Gather, from the listing beneath this task, every line holding the string "pyautogui".

• **EXERCISE DATA**
########################################

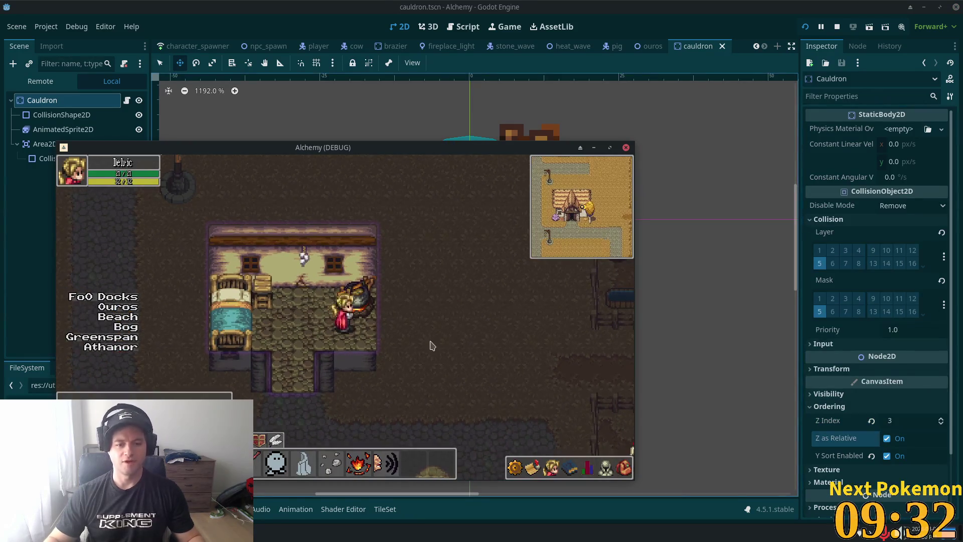
pyautogui.press('Up')
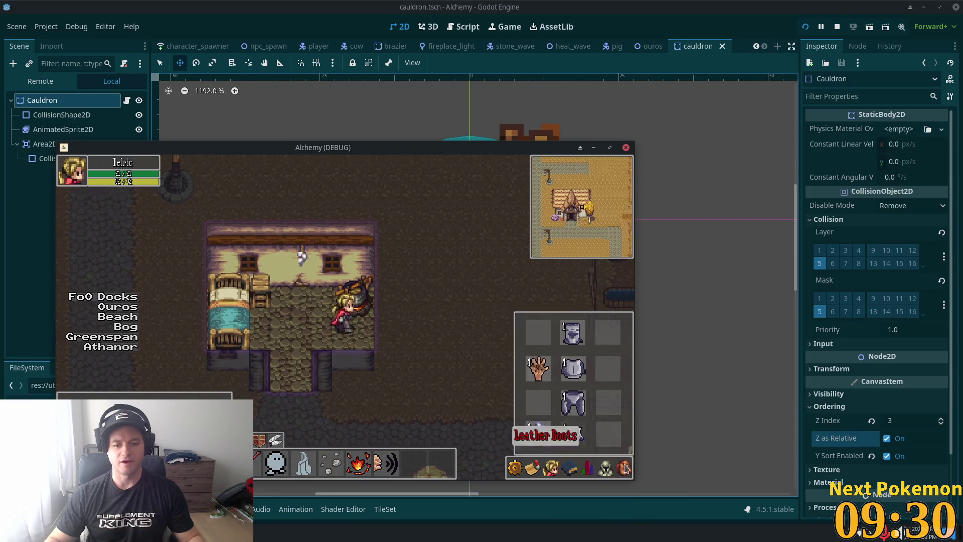
# Step: Drop a tomato beside the cauldron, walk around the house, and close the game window
pyautogui.click(623, 469)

########################################

• **ANSWER SECTION**
pyautogui.press('Up')
pyautogui.click(623, 469)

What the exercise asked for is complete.